→ WHAT IS EXPECTED
The records below are to be transcribed word for word.

→ DATA TO EXAMINE
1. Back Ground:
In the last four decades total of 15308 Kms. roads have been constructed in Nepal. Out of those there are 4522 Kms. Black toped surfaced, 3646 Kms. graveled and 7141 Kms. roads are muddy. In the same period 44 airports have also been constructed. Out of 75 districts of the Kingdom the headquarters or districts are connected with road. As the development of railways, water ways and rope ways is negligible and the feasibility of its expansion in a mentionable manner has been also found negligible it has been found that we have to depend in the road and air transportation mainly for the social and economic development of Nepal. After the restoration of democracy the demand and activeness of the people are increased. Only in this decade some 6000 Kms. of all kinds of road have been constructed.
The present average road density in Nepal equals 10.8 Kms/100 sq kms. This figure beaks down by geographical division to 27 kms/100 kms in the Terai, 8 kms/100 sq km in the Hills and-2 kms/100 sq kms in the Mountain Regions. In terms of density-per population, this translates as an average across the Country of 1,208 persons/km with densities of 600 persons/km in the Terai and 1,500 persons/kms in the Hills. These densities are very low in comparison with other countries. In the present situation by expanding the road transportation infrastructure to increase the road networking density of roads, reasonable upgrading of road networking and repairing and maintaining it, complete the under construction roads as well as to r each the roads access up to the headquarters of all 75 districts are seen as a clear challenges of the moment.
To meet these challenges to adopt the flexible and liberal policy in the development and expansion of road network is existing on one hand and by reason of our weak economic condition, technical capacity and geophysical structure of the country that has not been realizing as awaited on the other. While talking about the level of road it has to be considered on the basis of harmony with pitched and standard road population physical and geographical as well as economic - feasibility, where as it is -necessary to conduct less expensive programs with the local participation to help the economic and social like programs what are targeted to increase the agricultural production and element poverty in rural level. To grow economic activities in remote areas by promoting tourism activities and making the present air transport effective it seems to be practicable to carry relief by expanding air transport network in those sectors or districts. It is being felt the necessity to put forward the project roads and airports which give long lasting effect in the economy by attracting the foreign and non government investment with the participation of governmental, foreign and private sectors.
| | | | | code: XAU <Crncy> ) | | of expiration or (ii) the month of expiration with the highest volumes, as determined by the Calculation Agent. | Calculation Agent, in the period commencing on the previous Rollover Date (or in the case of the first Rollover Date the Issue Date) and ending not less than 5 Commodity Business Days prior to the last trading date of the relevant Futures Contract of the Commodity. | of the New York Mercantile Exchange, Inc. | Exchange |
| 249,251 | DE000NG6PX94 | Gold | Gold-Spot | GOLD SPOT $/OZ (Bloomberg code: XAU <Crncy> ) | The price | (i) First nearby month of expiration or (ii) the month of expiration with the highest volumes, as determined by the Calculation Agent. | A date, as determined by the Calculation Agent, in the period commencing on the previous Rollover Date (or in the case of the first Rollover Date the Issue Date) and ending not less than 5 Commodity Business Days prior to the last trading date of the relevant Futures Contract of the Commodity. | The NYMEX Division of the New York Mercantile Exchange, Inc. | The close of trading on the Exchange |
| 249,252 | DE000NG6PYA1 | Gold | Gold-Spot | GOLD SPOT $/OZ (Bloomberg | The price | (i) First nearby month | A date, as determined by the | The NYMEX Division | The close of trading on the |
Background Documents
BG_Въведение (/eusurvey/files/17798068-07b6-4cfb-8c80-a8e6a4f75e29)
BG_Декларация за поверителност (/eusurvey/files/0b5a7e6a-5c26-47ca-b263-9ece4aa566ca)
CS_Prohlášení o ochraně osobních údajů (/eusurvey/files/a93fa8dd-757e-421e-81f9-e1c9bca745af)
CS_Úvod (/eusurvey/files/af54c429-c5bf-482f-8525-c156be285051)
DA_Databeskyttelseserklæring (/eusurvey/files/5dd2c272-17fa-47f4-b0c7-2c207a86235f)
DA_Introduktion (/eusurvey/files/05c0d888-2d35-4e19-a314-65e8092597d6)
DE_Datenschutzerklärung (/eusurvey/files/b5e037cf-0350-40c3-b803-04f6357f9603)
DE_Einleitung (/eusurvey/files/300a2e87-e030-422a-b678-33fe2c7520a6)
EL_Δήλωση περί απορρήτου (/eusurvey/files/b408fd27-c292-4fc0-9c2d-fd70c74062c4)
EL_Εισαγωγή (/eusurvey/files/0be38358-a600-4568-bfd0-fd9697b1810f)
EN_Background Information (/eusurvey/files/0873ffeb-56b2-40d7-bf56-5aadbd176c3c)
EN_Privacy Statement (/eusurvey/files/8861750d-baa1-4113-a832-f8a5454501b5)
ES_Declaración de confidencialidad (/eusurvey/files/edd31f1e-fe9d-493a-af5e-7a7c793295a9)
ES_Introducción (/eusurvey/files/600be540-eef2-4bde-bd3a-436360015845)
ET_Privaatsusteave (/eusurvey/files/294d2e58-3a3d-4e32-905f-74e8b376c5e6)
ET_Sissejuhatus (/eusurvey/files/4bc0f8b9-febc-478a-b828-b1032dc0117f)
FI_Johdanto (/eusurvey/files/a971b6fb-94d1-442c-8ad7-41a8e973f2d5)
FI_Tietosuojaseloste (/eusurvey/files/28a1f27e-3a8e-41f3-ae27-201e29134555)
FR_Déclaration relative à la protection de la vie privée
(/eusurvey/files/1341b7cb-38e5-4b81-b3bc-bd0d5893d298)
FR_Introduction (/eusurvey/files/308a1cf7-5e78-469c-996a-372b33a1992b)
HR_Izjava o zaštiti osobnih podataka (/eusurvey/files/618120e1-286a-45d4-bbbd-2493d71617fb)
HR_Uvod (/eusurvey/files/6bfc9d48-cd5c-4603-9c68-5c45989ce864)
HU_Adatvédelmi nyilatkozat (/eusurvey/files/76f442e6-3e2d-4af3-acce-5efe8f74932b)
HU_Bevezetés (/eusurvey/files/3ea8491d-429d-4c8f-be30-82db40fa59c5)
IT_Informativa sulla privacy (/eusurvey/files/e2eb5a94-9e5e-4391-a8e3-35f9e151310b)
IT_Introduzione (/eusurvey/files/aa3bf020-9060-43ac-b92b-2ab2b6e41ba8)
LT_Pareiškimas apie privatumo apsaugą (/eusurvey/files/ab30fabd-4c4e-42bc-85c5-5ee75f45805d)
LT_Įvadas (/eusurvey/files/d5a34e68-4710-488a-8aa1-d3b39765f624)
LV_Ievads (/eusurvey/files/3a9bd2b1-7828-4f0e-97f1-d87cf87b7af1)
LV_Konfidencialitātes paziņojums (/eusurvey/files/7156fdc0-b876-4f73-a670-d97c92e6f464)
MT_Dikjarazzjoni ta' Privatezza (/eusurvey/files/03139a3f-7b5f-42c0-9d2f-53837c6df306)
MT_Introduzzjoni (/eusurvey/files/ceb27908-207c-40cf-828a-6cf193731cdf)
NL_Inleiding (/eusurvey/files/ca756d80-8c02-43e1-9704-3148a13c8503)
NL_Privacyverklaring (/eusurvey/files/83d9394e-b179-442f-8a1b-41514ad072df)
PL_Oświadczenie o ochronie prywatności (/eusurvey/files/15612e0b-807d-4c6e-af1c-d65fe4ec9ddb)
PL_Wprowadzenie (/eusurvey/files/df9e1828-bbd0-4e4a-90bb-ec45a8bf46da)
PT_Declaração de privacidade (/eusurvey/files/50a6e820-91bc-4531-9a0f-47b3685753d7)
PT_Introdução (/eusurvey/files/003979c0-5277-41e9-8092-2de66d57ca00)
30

→ RESULT BELOW
1. Back Ground:
In the last four decades total of 15308 Kms. roads have been constructed in Nepal. Out of those there are 4522 Kms. Black toped surfaced, 3646 Kms. graveled and 7141 Kms. roads are muddy. In the same period 44 airports have also been constructed. Out of 75 districts of the Kingdom the headquarters or districts are connected with road. As the development of railways, water ways and rope ways is negligible and the feasibility of its expansion in a mentionable manner has been also found negligible it has been found that we have to depend in the road and air transportation mainly for the social and economic development of Nepal. After the restoration of democracy the demand and activeness of the people are increased. Only in this decade some 6000 Kms. of all kinds of road have been constructed.
The present average road density in Nepal equals 10.8 Kms/100 sq kms. This figure beaks down by geographical division to 27 kms/100 kms in the Terai, 8 kms/100 sq km in the Hills and-2 kms/100 sq kms in the Mountain Regions. In terms of density-per population, this translates as an average across the Country of 1,208 persons/km with densities of 600 persons/km in the Terai and 1,500 persons/kms in the Hills. These densities are very low in comparison with other countries. In the present situation by expanding the road transportation infrastructure to increase the road networking density of roads, reasonable upgrading of road networking and repairing and maintaining it, complete the under construction roads as well as to r each the roads access up to the headquarters of all 75 districts are seen as a clear challenges of the moment.
To meet these challenges to adopt the flexible and liberal policy in the development and expansion of road network is existing on one hand and by reason of our weak economic condition, technical capacity and geophysical structure of the country that has not been realizing as awaited on the other. While talking about the level of road it has to be considered on the basis of harmony with pitched and standard road population physical and geographical as well as economic - feasibility, where as it is -necessary to conduct less expensive programs with the local participation to help the economic and social like programs what are targeted to increase the agricultural production and element poverty in rural level. To grow economic activities in remote areas by promoting tourism activities and making the present air transport effective it seems to be practicable to carry relief by expanding air transport network in those sectors or districts. It is being felt the necessity to put forward the project roads and airports which give long lasting effect in the economy by attracting the foreign and non government investment with the participation of governmental, foreign and private sectors.
| | | | | code: XAU <Crncy> ) | | of expiration or (ii) the month of expiration with the highest volumes, as determined by the Calculation Agent. | Calculation Agent, in the period commencing on the previous Rollover Date (or in the case of the first Rollover Date the Issue Date) and ending not less than 5 Commodity Business Days prior to the last trading date of the relevant Futures Contract of the Commodity. | of the New York Mercantile Exchange, Inc. | Exchange |
| 249,251 | DE000NG6PX94 | Gold | Gold-Spot | GOLD SPOT $/OZ (Bloomberg code: XAU <Crncy> ) | The price | (i) First nearby month of expiration or (ii) the month of expiration with the highest volumes, as determined by the Calculation Agent. | A date, as determined by the Calculation Agent, in the period commencing on the previous Rollover Date (or in the case of the first Rollover Date the Issue Date) and ending not less than 5 Commodity Business Days prior to the last trading date of the relevant Futures Contract of the Commodity. | The NYMEX Division of the New York Mercantile Exchange, Inc. | The close of trading on the Exchange |
| 249,252 | DE000NG6PYA1 | Gold | Gold-Spot | GOLD SPOT $/OZ (Bloomberg | The price | (i) First nearby month | A date, as determined by the | The NYMEX Division | The close of trading on the |
Background Documents
BG_Въведение (/eusurvey/files/17798068-07b6-4cfb-8c80-a8e6a4f75e29)
BG_Декларация за поверителност (/eusurvey/files/0b5a7e6a-5c26-47ca-b263-9ece4aa566ca)
CS_Prohlášení o ochraně osobních údajů (/eusurvey/files/a93fa8dd-757e-421e-81f9-e1c9bca745af)
CS_Úvod (/eusurvey/files/af54c429-c5bf-482f-8525-c156be285051)
DA_Databeskyttelseserklæring (/eusurvey/files/5dd2c272-17fa-47f4-b0c7-2c207a86235f)
DA_Introduktion (/eusurvey/files/05c0d888-2d35-4e19-a314-65e8092597d6)
DE_Datenschutzerklärung (/eusurvey/files/b5e037cf-0350-40c3-b803-04f6357f9603)
DE_Einleitung (/eusurvey/files/300a2e87-e030-422a-b678-33fe2c7520a6)
EL_Δήλωση περί απορρήτου (/eusurvey/files/b408fd27-c292-4fc0-9c2d-fd70c74062c4)
EL_Εισαγωγή (/eusurvey/files/0be38358-a600-4568-bfd0-fd9697b1810f)
EN_Background Information (/eusurvey/files/0873ffeb-56b2-40d7-bf56-5aadbd176c3c)
EN_Privacy Statement (/eusurvey/files/8861750d-baa1-4113-a832-f8a5454501b5)
ES_Declaración de confidencialidad (/eusurvey/files/edd31f1e-fe9d-493a-af5e-7a7c793295a9)
ES_Introducción (/eusurvey/files/600be540-eef2-4bde-bd3a-436360015845)
ET_Privaatsusteave (/eusurvey/files/294d2e58-3a3d-4e32-905f-74e8b376c5e6)
ET_Sissejuhatus (/eusurvey/files/4bc0f8b9-febc-478a-b828-b1032dc0117f)
FI_Johdanto (/eusurvey/files/a971b6fb-94d1-442c-8ad7-41a8e973f2d5)
FI_Tietosuojaseloste (/eusurvey/files/28a1f27e-3a8e-41f3-ae27-201e29134555)
FR_Déclaration relative à la protection de la vie privée
(/eusurvey/files/1341b7cb-38e5-4b81-b3bc-bd0d5893d298)
FR_Introduction (/eusurvey/files/308a1cf7-5e78-469c-996a-372b33a1992b)
HR_Izjava o zaštiti osobnih podataka (/eusurvey/files/618120e1-286a-45d4-bbbd-2493d71617fb)
HR_Uvod (/eusurvey/files/6bfc9d48-cd5c-4603-9c68-5c45989ce864)
HU_Adatvédelmi nyilatkozat (/eusurvey/files/76f442e6-3e2d-4af3-acce-5efe8f74932b)
HU_Bevezetés (/eusurvey/files/3ea8491d-429d-4c8f-be30-82db40fa59c5)
IT_Informativa sulla privacy (/eusurvey/files/e2eb5a94-9e5e-4391-a8e3-35f9e151310b)
IT_Introduzione (/eusurvey/files/aa3bf020-9060-43ac-b92b-2ab2b6e41ba8)
LT_Pareiškimas apie privatumo apsaugą (/eusurvey/files/ab30fabd-4c4e-42bc-85c5-5ee75f45805d)
LT_Įvadas (/eusurvey/files/d5a34e68-4710-488a-8aa1-d3b39765f624)
LV_Ievads (/eusurvey/files/3a9bd2b1-7828-4f0e-97f1-d87cf87b7af1)
LV_Konfidencialitātes paziņojums (/eusurvey/files/7156fdc0-b876-4f73-a670-d97c92e6f464)
MT_Dikjarazzjoni ta' Privatezza (/eusurvey/files/03139a3f-7b5f-42c0-9d2f-53837c6df306)
MT_Introduzzjoni (/eusurvey/files/ceb27908-207c-40cf-828a-6cf193731cdf)
NL_Inleiding (/eusurvey/files/ca756d80-8c02-43e1-9704-3148a13c8503)
NL_Privacyverklaring (/eusurvey/files/83d9394e-b179-442f-8a1b-41514ad072df)
PL_Oświadczenie o ochronie prywatności (/eusurvey/files/15612e0b-807d-4c6e-af1c-d65fe4ec9ddb)
PL_Wprowadzenie (/eusurvey/files/df9e1828-bbd0-4e4a-90bb-ec45a8bf46da)
PT_Declaração de privacidade (/eusurvey/files/50a6e820-91bc-4531-9a0f-47b3685753d7)
PT_Introdução (/eusurvey/files/003979c0-5277-41e9-8092-2de66d57ca00)
30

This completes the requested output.